Lantai 48

 Lantai 48

Saya cukup ketat untuk uang tunai, dan ya, sedikit mabuk juga. Saya memasuki gedung hotel tua itu dengan bertaruh dengan teman saya Tommy, untuk sejumlah uang yang saya malu untuk mengatakannya.

Ceritanya, pada tahun 1958, pemilik hotel, yang bekerja hari demi hari, dan bahkan tinggal di sana juga, menjadi benar-benar gila percaya dia terjebak dalam semacam putaran waktu. Dia rupanya hilang selama 13 bulan,

kemudian tubuhnya yang hancur ditemukan di gang samping hotel, setelah mungkin menyelam keluar dari jendela tangga lantai 26. Wajahnya cukup cacat dari luka-luka itu, tetapi foto-foto para pemeriksa mayat menunjukkan senyumnya yang membentang di wajahnya, memberikan semua mimpi buruk detektif.
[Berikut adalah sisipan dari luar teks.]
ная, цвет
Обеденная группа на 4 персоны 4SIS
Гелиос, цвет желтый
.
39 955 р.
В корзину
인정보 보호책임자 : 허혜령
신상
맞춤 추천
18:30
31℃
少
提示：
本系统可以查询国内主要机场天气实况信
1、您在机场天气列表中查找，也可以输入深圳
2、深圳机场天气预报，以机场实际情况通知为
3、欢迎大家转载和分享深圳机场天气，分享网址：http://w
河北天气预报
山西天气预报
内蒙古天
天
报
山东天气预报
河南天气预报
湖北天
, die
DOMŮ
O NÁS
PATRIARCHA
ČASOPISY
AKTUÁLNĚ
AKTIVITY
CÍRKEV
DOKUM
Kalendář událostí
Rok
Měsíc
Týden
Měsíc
Sejak kematiannya, ada banyak sekali kisah penampakan hantu, kejadian poltergeist dan bahkan melaporkan bahwa beberapa orang hilang setelah tinggal di kamar eksekutifnya di lantai 49. Itu menjadi semacam legenda urban, bahkan menarik pelanggan, sampai akhirnya menutup dan menutup pintunya pada tahun 1975 setelah investigasi pembunuhan / bunuh diri merosot penjualan dan orang-orang berhenti pergi.

Sekarang, saya bukan orang yang mempercayai semua omong kosong atau lingkaran waktu ini, dan mungkin fakta bahwa saya adalah seorang yang tidak percaya sebenarnya adalah alasan mengapa saya terjebak dalam kekacauan ini. Penekanan pada kata itu, karena, saya seorang yang beriman sekarang.
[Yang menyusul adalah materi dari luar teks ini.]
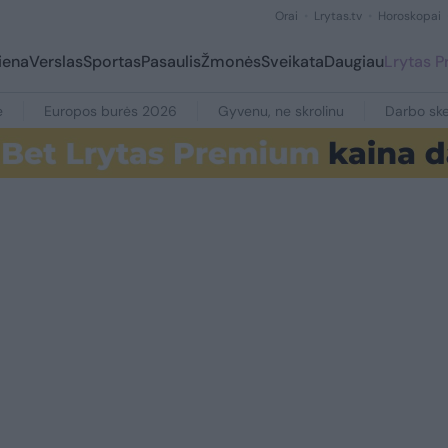
Orai
Lrytas.tv
Horoskopai
iena
Verslas
Sportas
Pasaulis
Žmonės
Sveikata
Daugiau
Lrytas 
e
Europos burės 2026
Gyvenu, ne skrolinu
Darbo ske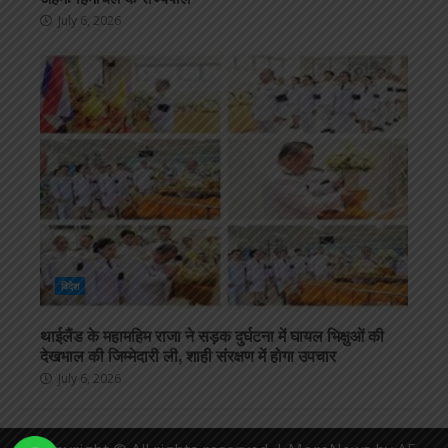
July 6, 2026
विदेश
थाईलैंड के महामहिम राजा ने सड़क दुर्घटना में घायल भिक्षुओं की
देखभाल की जिम्मेदारी ली, शाही संरक्षण में होगा उपचार
July 6, 2026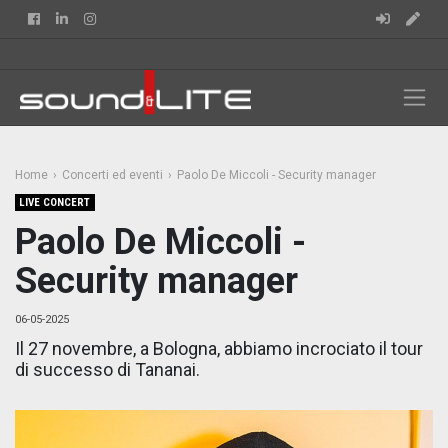
Facebook
Linkedin
Instagram
Home
Concerti ed eventi
Paolo De Miccoli - Security manager
LIVE CONCERT
Paolo De Miccoli -
Security manager
06-05-2025
Il 27 novembre, a Bologna, abbiamo incrociato il tour
di successo di Tananai.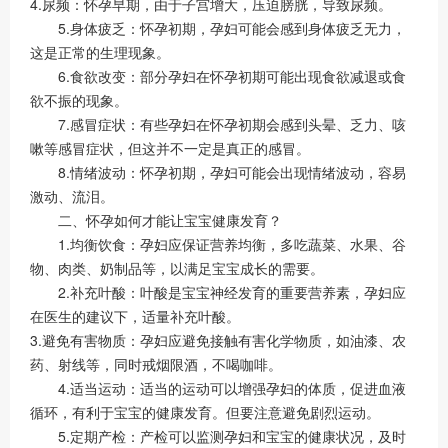
4.尿频：怀孕早期，由于子宫增大，压迫膀胱，导致尿频。
5.身体疲乏：怀孕初期，孕妇可能会感到身体疲乏无力，
这是正常的生理现象。
6.食欲改变：部分孕妇在怀孕初期可能出现食欲减退或食
欲不振的现象。
7.感冒症状：有些孕妇在怀孕初期会感到头晕、乏力、咳
嗽等感冒症状，但这并不一定是真正的感冒。
8.情绪波动：怀孕初期，孕妇可能会出现情绪波动，容易
激动、流泪。
二、怀孕如何才能让宝宝健康发育？
1.均衡饮食：孕妇应保证营养均衡，多吃蔬菜、水果、谷
物、肉类、奶制品等，以满足宝宝成长的需要。
2.补充叶酸：叶酸是宝宝神经发育的重要营养素，孕妇应
在医生的建议下，适量补充叶酸。
3.避免有害物质：孕妇应避免接触有害化学物质，如油漆、农
药、射线等，同时戒烟限酒，不喝咖啡。
4.适当运动：适当的运动可以增强孕妇的体质，促进血液
循环，有利于宝宝的健康发育。但要注意避免剧烈运动。
5.定期产检：产检可以监测孕妇和宝宝的健康状况，及时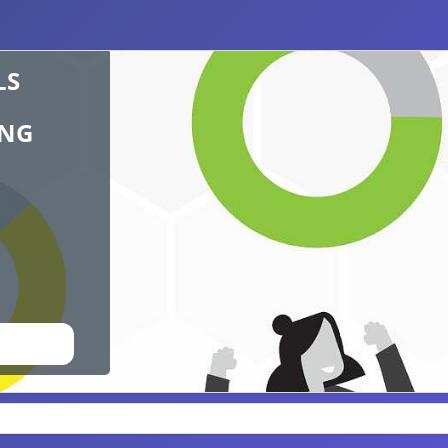
LS
UNG
CHAUEN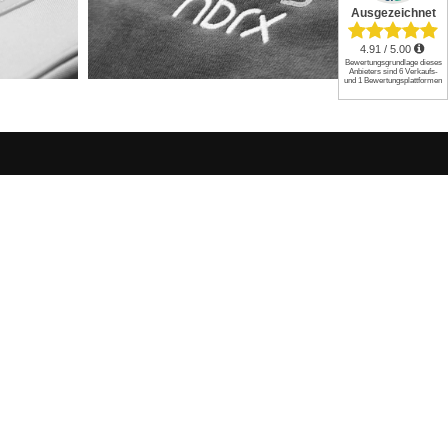
Kontakt
Kontakt
|
Hilfe/FAQ
|
Versand
04131 / 21 90 730
on
service@organic-outfitter.com
Servicezeiten
Montag - Freitag 10.00 - 17.00 Uhr
Zahlungsarten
“Oke, jadi, cukup sederhana, kawan: masuk hotel melalui pintu api tangga …”

“Yang sudah rusak dan terbuka,”

“… Yang sudah rusak dan terbuka, ya, terima kasih, naiki tangga sampai ke puncak, dan ambil selfie dirimu berdiri di sebelah lantai 49, tanda, haly … Sederhana.” Tommy selesai dengan satu tepukan dari tangan dan seringai bibir tertutup.

“Itu dia?”

“Itu dia. Dan ketika Anda kembali dengan bukti foto, atau bahkan video jika Anda mau, saya akan membayar. ”Dia mengetuk saku dada kiri jaketnya yang menunjukkan dompet dan uang ada di sana.

Saat itu tengah malam, seperti 2 atau 3 pagi, sejujurnya saya tidak yakin, gelap gulita, sepi dan jalanan yang benar-benar tak bernyawa. Saya tidak takut, tetapi katakan saja insting dasar manusia mengambil alih (saya tidak bisa berhenti tersenyum) dan saya kira saya memberi kesan saya takut.
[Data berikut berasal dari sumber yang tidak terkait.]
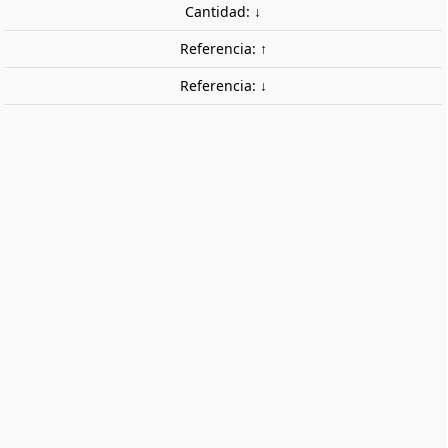
Cantidad: ↓
Referencia: ↑
Referencia: ↓
Grúa de carga. FALLER 222176
Kit de construcción para crear una grúa de carga.
Incluye múltiples accesorios como cargas.
12,95 €
Impuestos incluidos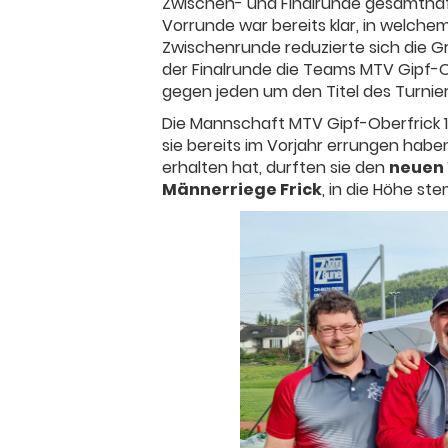
Zwischen- und Finalrunde gesamthaft
Vorrunde war bereits klar, in welche
Zwischenrunde reduzierte sich die Gr
der Finalrunde die Teams MTV Gipf-Obe
gegen jeden um den Titel des Turnier
Die Mannschaft MTV Gipf-Oberfrick 1 
sie bereits im Vorjahr errungen hab
erhalten hat, durften sie den
neuen
Männerriege Frick
, in die Höhe st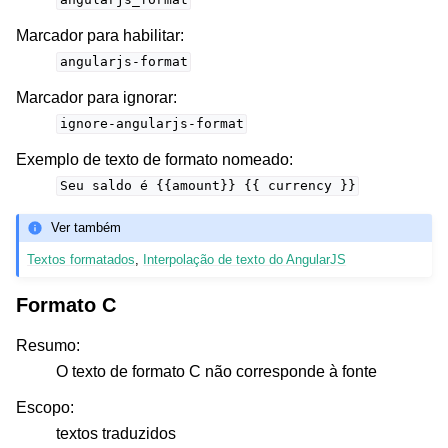
angularjs_format
Marcador para habilitar
:
angularjs-format
Marcador para ignorar
:
ignore-angularjs-format
Exemplo de texto de formato nomeado
:
Seu
saldo
é
{{amount}}
{{
currency
}}
Ver também
Textos formatados
,
Interpolação de texto do AngularJS
Formato C
Resumo
:
O texto de formato C não corresponde à fonte
Escopo
:
textos traduzidos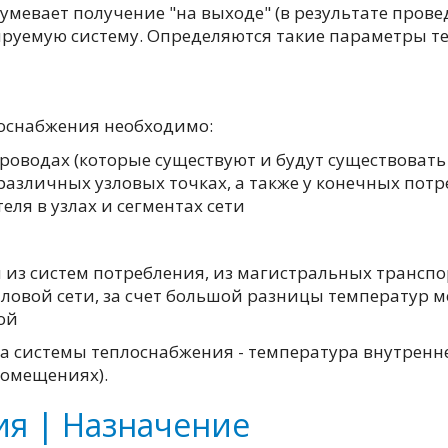
мевает получение "на выходе" (в результате прове
уемую систему. Определяются такие параметры тепл
оснабжения необходимо:
роводах (которые существуют и будут существовать 
различных узловых точках, а также у конечных пот
ля в узлах и сегментах сети
из систем потребления, из магистральных транспо
епловой сети, за счет большой разницы температу
ой
системы теплоснабжения - температура внутреннег
помещениях).
ия | Назначение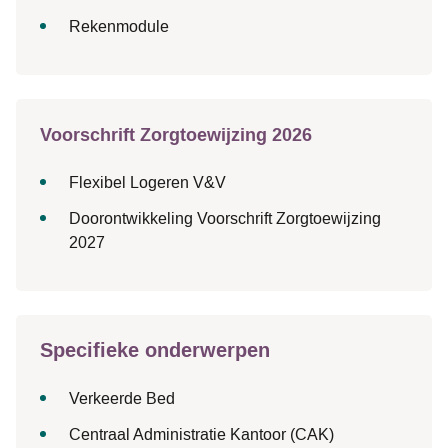
Rekenmodule
Voorschrift Zorgtoewijzing 2026
Flexibel Logeren V&V
Doorontwikkeling Voorschrift Zorgtoewijzing
2027
Specifieke onderwerpen
Verkeerde Bed
Centraal Administratie Kantoor (CAK)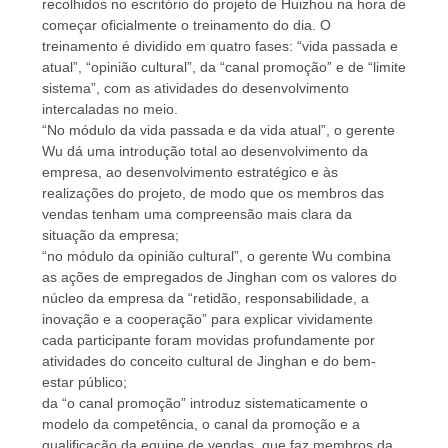
recolhidos no escritório do projeto de Huizhou na hora de
começar oficialmente o treinamento do dia. O
treinamento é dividido em quatro fases: “vida passada e
atual”, “opinião cultural”, da “canal promoção” e de “limite
sistema”, com as atividades do desenvolvimento
intercaladas no meio.
“No módulo da vida passada e da vida atual”, o gerente
Wu dá uma introdução total ao desenvolvimento da
empresa, ao desenvolvimento estratégico e às
realizações do projeto, de modo que os membros das
vendas tenham uma compreensão mais clara da
situação da empresa;
“no módulo da opinião cultural”, o gerente Wu combina
as ações de empregados de Jinghan com os valores do
núcleo da empresa da “retidão, responsabilidade, a
inovação e a cooperação” para explicar vividamente
cada participante foram movidas profundamente por
atividades do conceito cultural de Jinghan e do bem-
estar público;
da “o canal promoção” introduz sistematicamente o
modelo da competência, o canal da promoção e a
qualificação da equipe de vendas, que faz membros da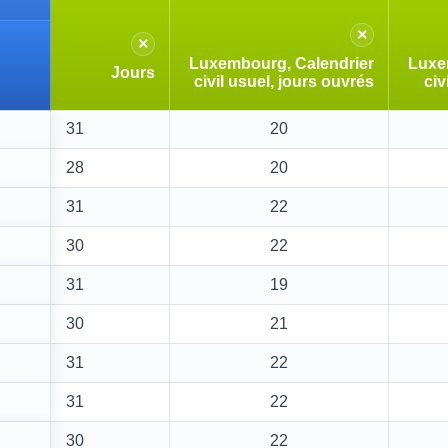
×
×
Luxembourg, Calendrier
Luxe
Jours
civil usuel, jours ouvrés
civ
31
20
28
20
31
22
30
22
31
19
30
21
31
22
31
22
30
22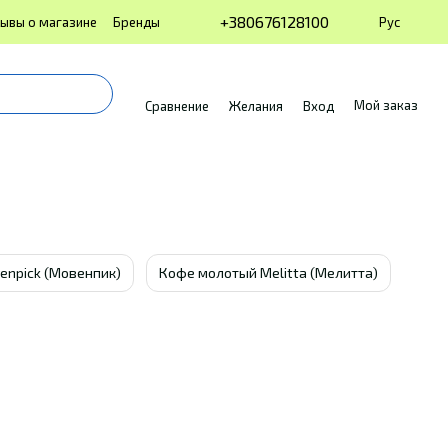
+380676128100
Рус
ывы о магазине
Бренды
Мой заказ
Сравнение
Желания
Вход
enpick (Мовенпик)
Кофе молотый Melitta (Мелитта)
“Jadi, di mana, erm … kamu akan berada di mana? Maksud saya, seperti, di mana Anda akan menunggu saya sementara saya menaiki jutaan tangga ini dan tampaknya menangkal roh-roh jahat? senyum mulai terbentuk di sudut mulutnya.

“Hei, bung, jika kamu tidak mau melakukannya, atau kamu perlu aku memegang tanganmu, atau ingin aku menunggu di bawah tangga dan terus berteriak, ‘Kamu baik-baik saja?’ maka kesepakatannya batal dan tidak ada pembayaran. ”Sekali lagi, dia selesai dengan senyum lebar.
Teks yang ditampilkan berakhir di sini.